> Assigned task
Each record should be given again exactly, and any picture in it left out.

=== Section Start ===

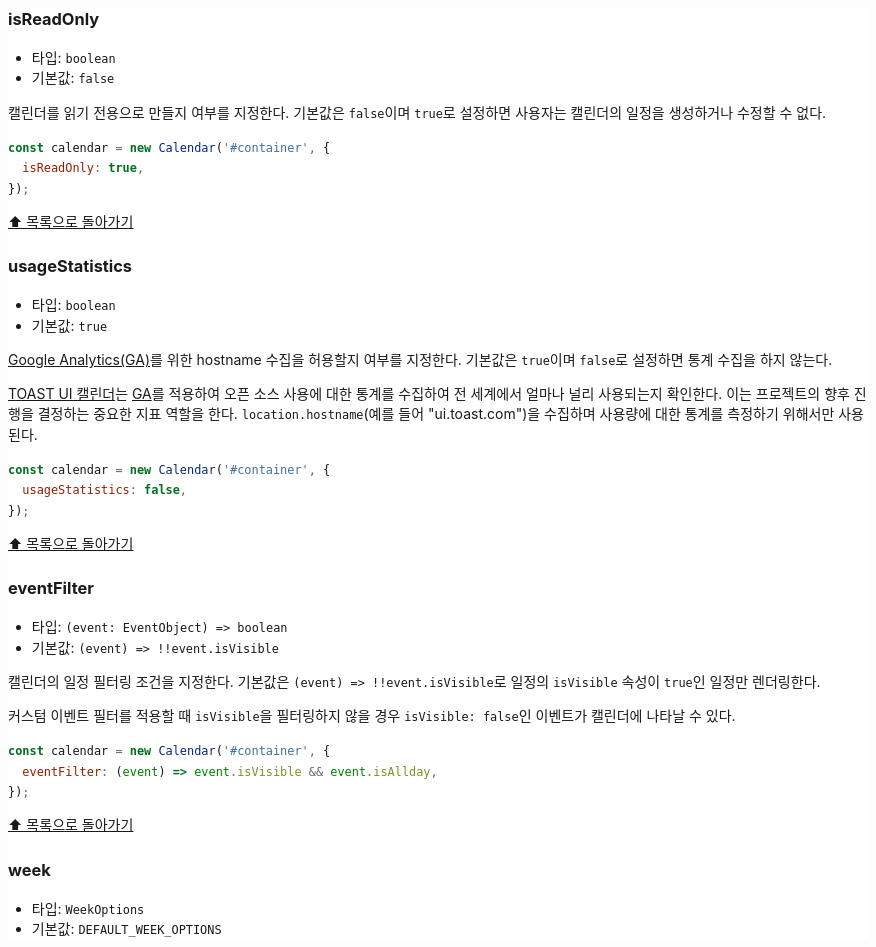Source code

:### isReadOnly

- 타입: `boolean`
- 기본값: `false`

캘린더를 읽기 전용으로 만들지 여부를 지정한다. 기본값은 `false`이며 `true`로 설정하면 사용자는 캘린더의 일정을 생성하거나 수정할 수 없다.

```js
const calendar = new Calendar('#container', {
  isReadOnly: true,
});
```

[⬆ 목록으로 돌아가기](#옵션-객체)

### usageStatistics

- 타입: `boolean`
- 기본값: `true`

[Google Analytics(GA)](https://analytics.google.com/analytics/web/)를 위한 hostname 수집을 허용할지 여부를 지정한다. 기본값은 `true`이며 `false`로 설정하면 통계 수집을 하지 않는다.

[TOAST UI 캘린더](https://github.com/nhn/tui.calendar)는 [GA](https://analytics.google.com/analytics/web/)를 적용하여 오픈 소스 사용에 대한 통계를 수집하여 전 세계에서 얼마나 널리 사용되는지 확인한다.
이는 프로젝트의 향후 진행을 결정하는 중요한 지표 역할을 한다.
`location.hostname`(예를 들어 "ui.toast.com")을 수집하며 사용량에 대한 통계를 측정하기 위해서만 사용된다.

```js
const calendar = new Calendar('#container', {
  usageStatistics: false,
});
```

[⬆ 목록으로 돌아가기](#옵션-객체)

### eventFilter

- 타입: `(event: EventObject) => boolean`
- 기본값: `(event) => !!event.isVisible`

캘린더의 일정 필터링 조건을 지정한다. 기본값은 `(event) => !!event.isVisible`로 일정의 `isVisible` 속성이 `true`인 일정만 렌더링한다.

커스텀 이벤트 필터를 적용할 때 `isVisible`을 필터링하지 않을 경우 `isVisible: false`인 이벤트가 캘린더에 나타날 수 있다.

```js
const calendar = new Calendar('#container', {
  eventFilter: (event) => event.isVisible && event.isAllday,
});
```

[⬆ 목록으로 돌아가기](#옵션-객체)

### week

- 타입: `WeekOptions`
- 기본값: `DEFAULT_WEEK_OPTIONS`
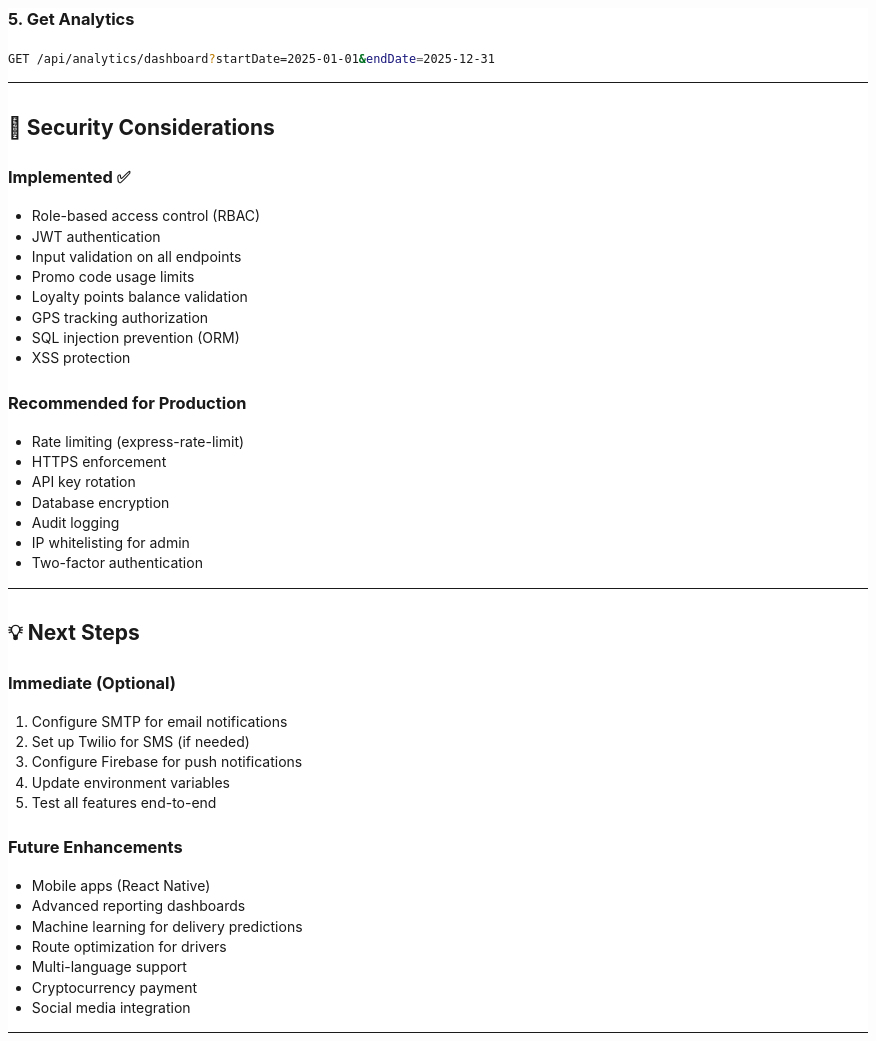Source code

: ### 5. Get Analytics
```bash
GET /api/analytics/dashboard?startDate=2025-01-01&endDate=2025-12-31
```

---

## 🔐 Security Considerations

### Implemented ✅
- Role-based access control (RBAC)
- JWT authentication
- Input validation on all endpoints
- Promo code usage limits
- Loyalty points balance validation
- GPS tracking authorization
- SQL injection prevention (ORM)
- XSS protection

### Recommended for Production
- Rate limiting (express-rate-limit)
- HTTPS enforcement
- API key rotation
- Database encryption
- Audit logging
- IP whitelisting for admin
- Two-factor authentication

---

## 💡 Next Steps

### Immediate (Optional)
1. Configure SMTP for email notifications
2. Set up Twilio for SMS (if needed)
3. Configure Firebase for push notifications
4. Update environment variables
5. Test all features end-to-end

### Future Enhancements
- Mobile apps (React Native)
- Advanced reporting dashboards
- Machine learning for delivery predictions
- Route optimization for drivers
- Multi-language support
- Cryptocurrency payment
- Social media integration

---
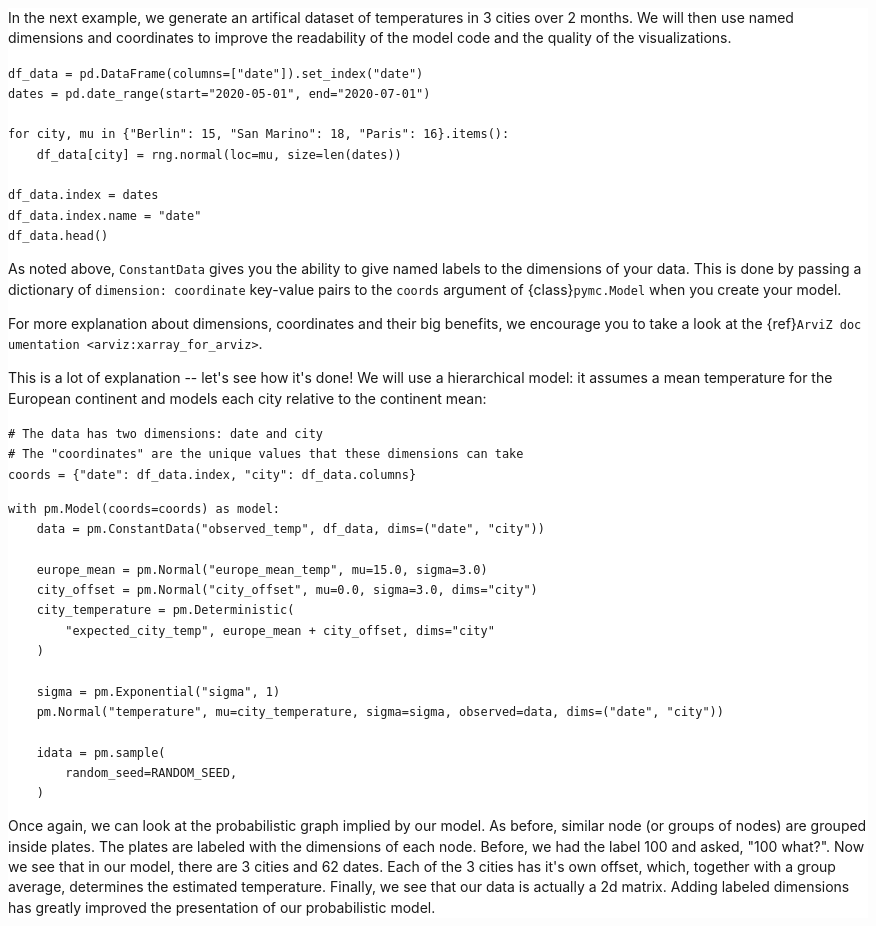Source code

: In the next example, we generate an artifical dataset of temperatures in 3 cities over 2 months. We will then use named dimensions and coordinates to improve the readability of the model code and the quality of the visualizations.

```{code-cell} ipython3
df_data = pd.DataFrame(columns=["date"]).set_index("date")
dates = pd.date_range(start="2020-05-01", end="2020-07-01")

for city, mu in {"Berlin": 15, "San Marino": 18, "Paris": 16}.items():
    df_data[city] = rng.normal(loc=mu, size=len(dates))

df_data.index = dates
df_data.index.name = "date"
df_data.head()
```

As noted above, `ConstantData` gives you the ability to give named labels to the dimensions of your data. This is done by passing a dictionary of `dimension: coordinate` key-value pairs to the `coords` argument of {class}`pymc.Model` when you create your model.

For more explanation about dimensions, coordinates and their big benefits, we encourage you to take a look at the {ref}`ArviZ documentation <arviz:xarray_for_arviz>`.

This is a lot of explanation -- let's see how it's done! We will use a hierarchical model: it assumes a mean temperature for the European continent and models each city relative to the continent mean:

```{code-cell} ipython3
# The data has two dimensions: date and city
# The "coordinates" are the unique values that these dimensions can take
coords = {"date": df_data.index, "city": df_data.columns}
```

```{code-cell} ipython3
with pm.Model(coords=coords) as model:
    data = pm.ConstantData("observed_temp", df_data, dims=("date", "city"))

    europe_mean = pm.Normal("europe_mean_temp", mu=15.0, sigma=3.0)
    city_offset = pm.Normal("city_offset", mu=0.0, sigma=3.0, dims="city")
    city_temperature = pm.Deterministic(
        "expected_city_temp", europe_mean + city_offset, dims="city"
    )

    sigma = pm.Exponential("sigma", 1)
    pm.Normal("temperature", mu=city_temperature, sigma=sigma, observed=data, dims=("date", "city"))

    idata = pm.sample(
        random_seed=RANDOM_SEED,
    )
```

Once again, we can look at the probabilistic graph implied by our model. As before, similar node (or groups of nodes) are grouped inside plates. The plates are labeled with the dimensions of each node. Before, we had the label 100 and asked, "100 what?". Now we see that in our model, there are 3 cities and 62 dates. Each of the 3 cities has it's own offset, which, together with a group average, determines the estimated temperature. Finally, we see that our data is actually a 2d matrix. Adding labeled dimensions has greatly improved the presentation of our probabilistic model.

=== Section End ===

> Solution to this problem
Source code

:### isReadOnly

- 타입: `boolean`
- 기본값: `false`

캘린더를 읽기 전용으로 만들지 여부를 지정한다. 기본값은 `false`이며 `true`로 설정하면 사용자는 캘린더의 일정을 생성하거나 수정할 수 없다.

```js
const calendar = new Calendar('#container', {
  isReadOnly: true,
});
```

[⬆ 목록으로 돌아가기](#옵션-객체)

### usageStatistics

- 타입: `boolean`
- 기본값: `true`

[Google Analytics(GA)](https://analytics.google.com/analytics/web/)를 위한 hostname 수집을 허용할지 여부를 지정한다. 기본값은 `true`이며 `false`로 설정하면 통계 수집을 하지 않는다.

[TOAST UI 캘린더](https://github.com/nhn/tui.calendar)는 [GA](https://analytics.google.com/analytics/web/)를 적용하여 오픈 소스 사용에 대한 통계를 수집하여 전 세계에서 얼마나 널리 사용되는지 확인한다.
이는 프로젝트의 향후 진행을 결정하는 중요한 지표 역할을 한다.
`location.hostname`(예를 들어 "ui.toast.com")을 수집하며 사용량에 대한 통계를 측정하기 위해서만 사용된다.

```js
const calendar = new Calendar('#container', {
  usageStatistics: false,
});
```

[⬆ 목록으로 돌아가기](#옵션-객체)

### eventFilter

- 타입: `(event: EventObject) => boolean`
- 기본값: `(event) => !!event.isVisible`

캘린더의 일정 필터링 조건을 지정한다. 기본값은 `(event) => !!event.isVisible`로 일정의 `isVisible` 속성이 `true`인 일정만 렌더링한다.

커스텀 이벤트 필터를 적용할 때 `isVisible`을 필터링하지 않을 경우 `isVisible: false`인 이벤트가 캘린더에 나타날 수 있다.

```js
const calendar = new Calendar('#container', {
  eventFilter: (event) => event.isVisible && event.isAllday,
});
```

[⬆ 목록으로 돌아가기](#옵션-객체)

### week

- 타입: `WeekOptions`
- 기본값: `DEFAULT_WEEK_OPTIONS`
Source code

: ### 5. Get Analytics
```bash
GET /api/analytics/dashboard?startDate=2025-01-01&endDate=2025-12-31
```

---

## 🔐 Security Considerations

### Implemented ✅
- Role-based access control (RBAC)
- JWT authentication
- Input validation on all endpoints
- Promo code usage limits
- Loyalty points balance validation
- GPS tracking authorization
- SQL injection prevention (ORM)
- XSS protection

### Recommended for Production
- Rate limiting (express-rate-limit)
- HTTPS enforcement
- API key rotation
- Database encryption
- Audit logging
- IP whitelisting for admin
- Two-factor authentication

---

## 💡 Next Steps

### Immediate (Optional)
1. Configure SMTP for email notifications
2. Set up Twilio for SMS (if needed)
3. Configure Firebase for push notifications
4. Update environment variables
5. Test all features end-to-end

### Future Enhancements
- Mobile apps (React Native)
- Advanced reporting dashboards
- Machine learning for delivery predictions
- Route optimization for drivers
- Multi-language support
- Cryptocurrency payment
- Social media integration

---
Source code

: In the next example, we generate an artifical dataset of temperatures in 3 cities over 2 months. We will then use named dimensions and coordinates to improve the readability of the model code and the quality of the visualizations.

```{code-cell} ipython3
df_data = pd.DataFrame(columns=["date"]).set_index("date")
dates = pd.date_range(start="2020-05-01", end="2020-07-01")

for city, mu in {"Berlin": 15, "San Marino": 18, "Paris": 16}.items():
    df_data[city] = rng.normal(loc=mu, size=len(dates))

df_data.index = dates
df_data.index.name = "date"
df_data.head()
```

As noted above, `ConstantData` gives you the ability to give named labels to the dimensions of your data. This is done by passing a dictionary of `dimension: coordinate` key-value pairs to the `coords` argument of {class}`pymc.Model` when you create your model.

For more explanation about dimensions, coordinates and their big benefits, we encourage you to take a look at the {ref}`ArviZ documentation <arviz:xarray_for_arviz>`.

This is a lot of explanation -- let's see how it's done! We will use a hierarchical model: it assumes a mean temperature for the European continent and models each city relative to the continent mean:

```{code-cell} ipython3
# The data has two dimensions: date and city
# The "coordinates" are the unique values that these dimensions can take
coords = {"date": df_data.index, "city": df_data.columns}
```

```{code-cell} ipython3
with pm.Model(coords=coords) as model:
    data = pm.ConstantData("observed_temp", df_data, dims=("date", "city"))

    europe_mean = pm.Normal("europe_mean_temp", mu=15.0, sigma=3.0)
    city_offset = pm.Normal("city_offset", mu=0.0, sigma=3.0, dims="city")
    city_temperature = pm.Deterministic(
        "expected_city_temp", europe_mean + city_offset, dims="city"
    )

    sigma = pm.Exponential("sigma", 1)
    pm.Normal("temperature", mu=city_temperature, sigma=sigma, observed=data, dims=("date", "city"))

    idata = pm.sample(
        random_seed=RANDOM_SEED,
    )
```

Once again, we can look at the probabilistic graph implied by our model. As before, similar node (or groups of nodes) are grouped inside plates. The plates are labeled with the dimensions of each node. Before, we had the label 100 and asked, "100 what?". Now we see that in our model, there are 3 cities and 62 dates. Each of the 3 cities has it's own offset, which, together with a group average, determines the estimated temperature. Finally, we see that our data is actually a 2d matrix. Adding labeled dimensions has greatly improved the presentation of our probabilistic model.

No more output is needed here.